Hacker Newsnew | past | comments | ask | show | jobs | submitlogin
Programmer’s guide to homogeneous coordinates (hackernoon.com)
102 points by signa11 on May 14, 2017 | hide | past | favorite | 13 comments


The easiest way to understand homogeneous coordinates in general, IMO, is to understand the 2D case.

In that case, your homogeneous coordinates have 3 components, and it's pretty easy to visualize them in 3D space. The z=1 plane is your actual 2D plane. Now consider the set of all lines passing through the 3D origin, those are either parallel to z=1 plane or intersect it at precisely one point. That point of intersection is (x0, y0, 1), and if you multiply by any constant factor, the point just moves along its corresponding line.

Thus, any 3d point with z!=0 can be mapped 1:1 to your 2D plane by simply dividing by z. Points where z = 0 don't map to z=1 plane, they're considered "infinitely far away", and can be used to specify directions on your 2D plane (since they don't get affected by translation!).

Once you wrap your head around the 2D case, it's fairly easy to extend it to 3D.

There isn't anything inherently magical about homogeneous coordinates, it's just a convenient notation for referring to points in space that just happens to lend itself particularly well to affine transforms in that space.

For anyone interested, I highly recommend reading this article: http://deltaorange.com/2012/03/08/the-truth-behind-homogenou...


I understand what you're saying, but they're still very magical to me. They are taking something that is a non-linear operation in R3 (like a translation) and making it linear by using a trick and giving it an extra dimension.

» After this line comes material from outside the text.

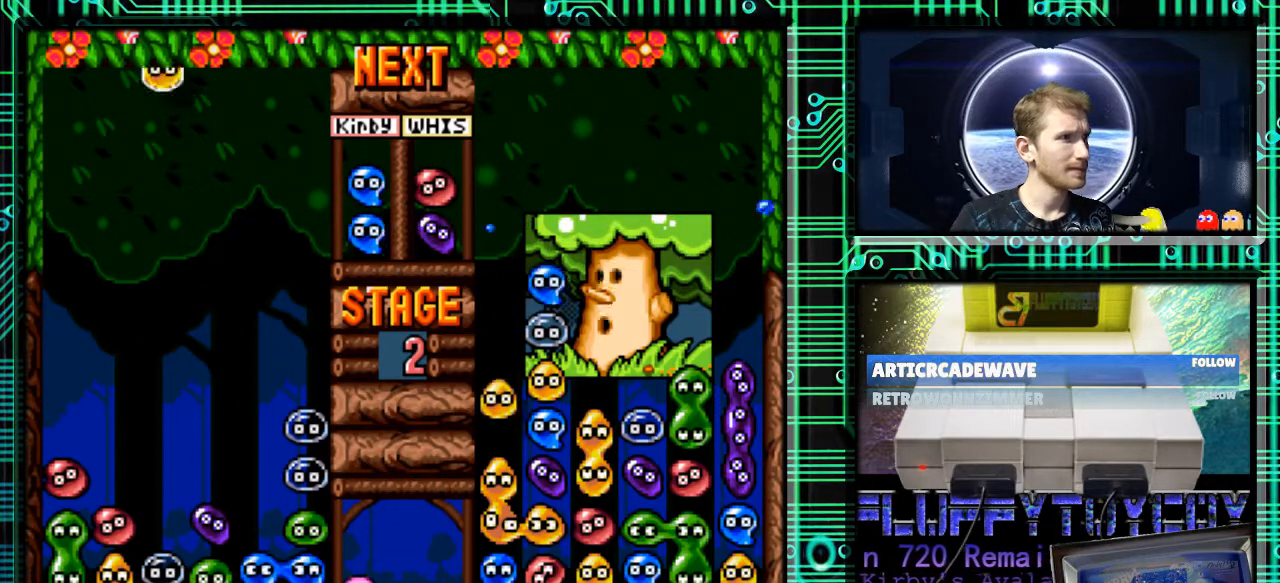
{"buttons": ["DPAD_DOWN"], "events": [[467, "DPAD_DOWN", "down"]]}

This is somehow very unsettling to me. (what is the set of operations that can be linearized like this?) I wish I "got it" better


The trick is that a translation of a point (a1, ..., an) is essentially a shear of a point (a1, ..., an, 1) - a linear operation in R^(n+1). But because the points that are of interest lie on a (hyper)plane that is not a vector space - it does not intersect the origin - a shear looks like a nonlinear operation after projection to R^n.

    ^
    |---a
    |   |
  --+--------->
    |

    ^
    | ,---a
    |/   /
  --+--------->
    |


And you can see how points on the a_(n+1) = 0 plane ("infinitely far away" in projective terms) are invariant under this operation - so they behave like pure direction vectors and can be used as normals and transformed with the same matrix as points!


This explanation really helped, thank you.

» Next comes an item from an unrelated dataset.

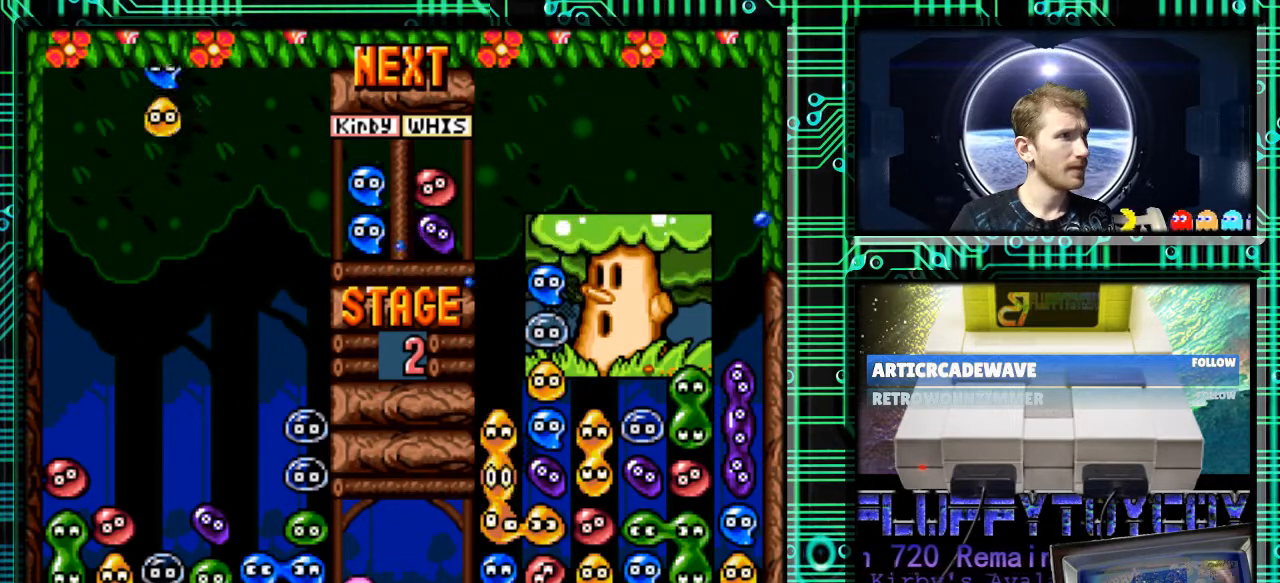
{"buttons": ["DPAD_RIGHT"], "events": [[67, "DPAD_DOWN", "up"], [433, "DPAD_RIGHT", "down"]]}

The translation part is not that complex, you're basically just introducing an extra coordinate 'w' which is always 1, so you can write x -> x + w, which is linear, rather than x -> x + 1, which is not.

Things start to get weird when you note that this works even when w isn't 1. If you then decide that e.g. (x,y,w) and (x/w, y/w, 1) should be the same point, you can do some rather interesting things. Although, if you identify (x:y:w) with all the points on the line (lx:ly:lw) (for any l) then suddenly (x/w, y/w, 1) is just the point where this intersects the plane w=1, which isn't too hard to visualize. And if you think about it this also kind of explains why this coordinate system can be used to project a 3D scene onto a 2D surface with correct perspective.


> All the surfaces described by an equation of degree n are the same.

Hang on a minute, let's not get ahead of ourselves. First of all the degenerate surfaces (e.g. (x - w)^n = 0) are clearly different from the other surfaces. Second of all, while you can use simple linear transformations to transform most quadrics into one another, there are two cases where this won't work if you use real numbers. Up to linear isomorphism these are:

X^2 + Y^2 + Z^2 - W^2 = 0

X^2 + Y^2 - Z^2 - W^2 = 0

(to get all degenerate or 'trivial' cases you also need to include equations where some of the coefficients are 0, or all coefficients are the same, see Sylvester's law of inertia for more information).

Admittedly in 2D there is only one interesting case, X^2 + Y^2 - W^2 = 0 (note that this is a cone, hence why all 2D quadrics can be generated by slicing a cone).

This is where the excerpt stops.